EXTRACT -
= = = =

RoboPaper Atlas
← Back to the co-author network

How the co-author network works

Two analyses share the same graph: Top 100 hubs ranks individuals, Communities discovers groups. They answer different questions.

The underlying graph

Authors are nodes. An undirected edge joins two authors if they co-published at least one paper across the 13 venues indexed by the atlas (ICRA · IROS · RA-L · T-RO · RSS · IJRR · Sci-Rob · SoRo · T-Mech · T-FR · RA-P · T-ASE · RAM). Edge weight = how many papers they co-authored together.

Two thresholds prune the graph before visualisation:

Result: 23,806 authors connected by 68,598 edges in the exported dataset. The Edge threshold slider on the viewer further filters edges at render time (default = 5, i.e. only show pairs who co-wrote 5+ papers).

Top 100 hubs — who is the most connected?

Definition: authors with the most distinct co-authors visible in the current view.

hub_score(author) = degree(author)     (= number of co-authors in the currently-visible subgraph)
tie-break = weighted degree(author)   (= Σ edge weights = total collaborations)

The ranking is recomputed whenever the edge threshold changes — a researcher may be a top-5 hub at threshold 2 (lots of weak collaborations) but drop out at threshold 10 (only a handful of deeply repeated co-authors).

Hubs measure individual reach. A hub can bridge two unrelated research communities (e.g. someone who writes occasionally with both an aerial lab and a SLAM lab); that bridging role is not captured by community detection, which must ultimately assign them to one side.

Communities — who are the research neighbourhoods?

A community is a group of authors who collaborate more densely among themselves than with the rest of the network. The atlas discovers 93 of them.

Step 1 — Detect the mainland with Leiden

We extract the giant component at edge weight ≥ 5 (6,375 authors connected by 10,284 strong-tie edges) and run the Leiden algorithm (Traag, Waltman & van Eck, 2019) on it. Leiden is the modern successor to Louvain (Blondel et al., 2008): it optimises modularity

Q = Σcommunities [ (edges inside) − (expected edges under random rewiring) ]

and repairs Louvain's bug where a community can end up internally disconnected. On the mainland we get:

algorithmcommunitiesmodularity Qagreement
Louvain760.9398ARI 0.875 · NMI 0.953 — virtually the same partition
Leiden (used)830.9408

A Q above 0.3 is already considered strong community structure; 0.94 is textbook-grade — robotics is an extremely well-clustered field.

= = = =

Records from a data collection:
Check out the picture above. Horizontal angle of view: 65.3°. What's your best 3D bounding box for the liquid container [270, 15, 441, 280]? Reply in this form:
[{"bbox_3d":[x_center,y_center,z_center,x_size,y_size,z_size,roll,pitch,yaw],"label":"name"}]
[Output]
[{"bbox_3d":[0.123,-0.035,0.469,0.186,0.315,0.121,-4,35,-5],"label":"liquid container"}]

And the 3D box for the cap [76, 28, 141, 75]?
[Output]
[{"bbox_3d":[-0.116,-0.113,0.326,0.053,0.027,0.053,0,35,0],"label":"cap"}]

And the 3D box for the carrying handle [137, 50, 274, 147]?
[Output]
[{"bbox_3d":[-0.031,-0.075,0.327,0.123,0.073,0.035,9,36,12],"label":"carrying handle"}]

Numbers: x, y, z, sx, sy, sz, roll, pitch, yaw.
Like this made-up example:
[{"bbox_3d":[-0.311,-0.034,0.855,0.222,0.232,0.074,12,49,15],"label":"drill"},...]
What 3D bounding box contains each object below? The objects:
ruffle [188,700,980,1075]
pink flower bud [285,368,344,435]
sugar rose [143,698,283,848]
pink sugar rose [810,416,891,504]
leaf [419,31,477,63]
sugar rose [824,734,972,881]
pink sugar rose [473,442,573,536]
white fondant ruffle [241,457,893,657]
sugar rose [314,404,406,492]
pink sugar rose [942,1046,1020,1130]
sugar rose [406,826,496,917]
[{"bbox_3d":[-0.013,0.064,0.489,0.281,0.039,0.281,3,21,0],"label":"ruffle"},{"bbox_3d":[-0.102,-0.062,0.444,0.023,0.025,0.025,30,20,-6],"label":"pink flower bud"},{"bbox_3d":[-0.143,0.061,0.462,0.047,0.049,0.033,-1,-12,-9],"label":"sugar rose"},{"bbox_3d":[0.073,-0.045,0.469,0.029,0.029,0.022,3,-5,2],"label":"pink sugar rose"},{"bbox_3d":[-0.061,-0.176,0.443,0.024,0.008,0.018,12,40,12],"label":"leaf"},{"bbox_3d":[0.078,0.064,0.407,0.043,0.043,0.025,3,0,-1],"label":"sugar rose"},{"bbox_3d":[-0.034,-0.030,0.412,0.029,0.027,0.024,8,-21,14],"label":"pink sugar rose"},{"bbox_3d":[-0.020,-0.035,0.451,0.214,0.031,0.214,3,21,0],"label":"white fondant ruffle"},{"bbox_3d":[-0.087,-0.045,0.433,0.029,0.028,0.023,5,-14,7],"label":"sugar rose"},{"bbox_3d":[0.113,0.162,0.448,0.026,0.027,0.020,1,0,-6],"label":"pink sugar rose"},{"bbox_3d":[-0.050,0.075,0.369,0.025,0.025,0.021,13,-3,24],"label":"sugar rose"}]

= = = =

WHAT THIS EXERCISE ASKS -
#1 Answer these questions about the co-author network page:
(a) How many venues does the atlas index?
(b) What is the default setting of the Edge threshold slider?
(c) How many communities does the atlas discover?
#2 Write out the co-author network page from "Step 1 — Detect" to "extremely well-clustered field.", swapping "mainland" for "core".
#3 Extend the page on how the co-author network works, beginning right after its final sentence.

RESPONSES TO THE EXERCISE -
#1
(a) 13
(b) 5
(c) 93

#2
Step 1 — Detect the core with Leiden

We extract the giant component at edge weight ≥ 5 (6,375 authors connected by 10,284 strong-tie edges) and run the Leiden algorithm (Traag, Waltman & van Eck, 2019) on it. Leiden is the modern successor to Louvain (Blondel et al., 2008): it optimises modularity

Q = Σcommunities [ (edges inside) − (expected edges under random rewiring) ]

and repairs Louvain's bug where a community can end up internally disconnected. On the core we get:

algorithmcommunitiesmodularity Qagreement
Louvain760.9398ARI 0.875 · NMI 0.953 — virtually the same partition
Leiden (used)830.9408

A Q above 0.3 is already considered strong community structure; 0.94 is textbook-grade — robotics is an extremely well-clustered field.

#3
Step 2 — Label propagation to absorb the fringe

The mainland Leiden run only labels 6,375 authors. The remaining 17,431 have only weak ties (edge weight 2–4). We iterate a weighted-majority vote: an unlabelled author joins the community most represented among their co-authors, weighted by collaboration count. Two to three passes converge. 15,000+ fringe authors get absorbed into their strongest-connected mainland community.

Step 3 — Islands and the misc bucket

The few thousand authors who are still unlabelled live on islands — connected subgraphs with no weight-2+ path to the mainland (niche labs who never collaborate outward):

Final: 83 mainland + 9 islands + 1 misc = 93 communities. Every visible node has a community.

Step 4 — Topic labels (TF-IDF on paper titles)

For each community we concatenate every paper title authored by a member into one document. 93 documents are fed to scikit-learn's TF-IDF vectorizer, which scores each word by

tfidf(word, community) = tf(word in this community) × log(total communities / communities containing word)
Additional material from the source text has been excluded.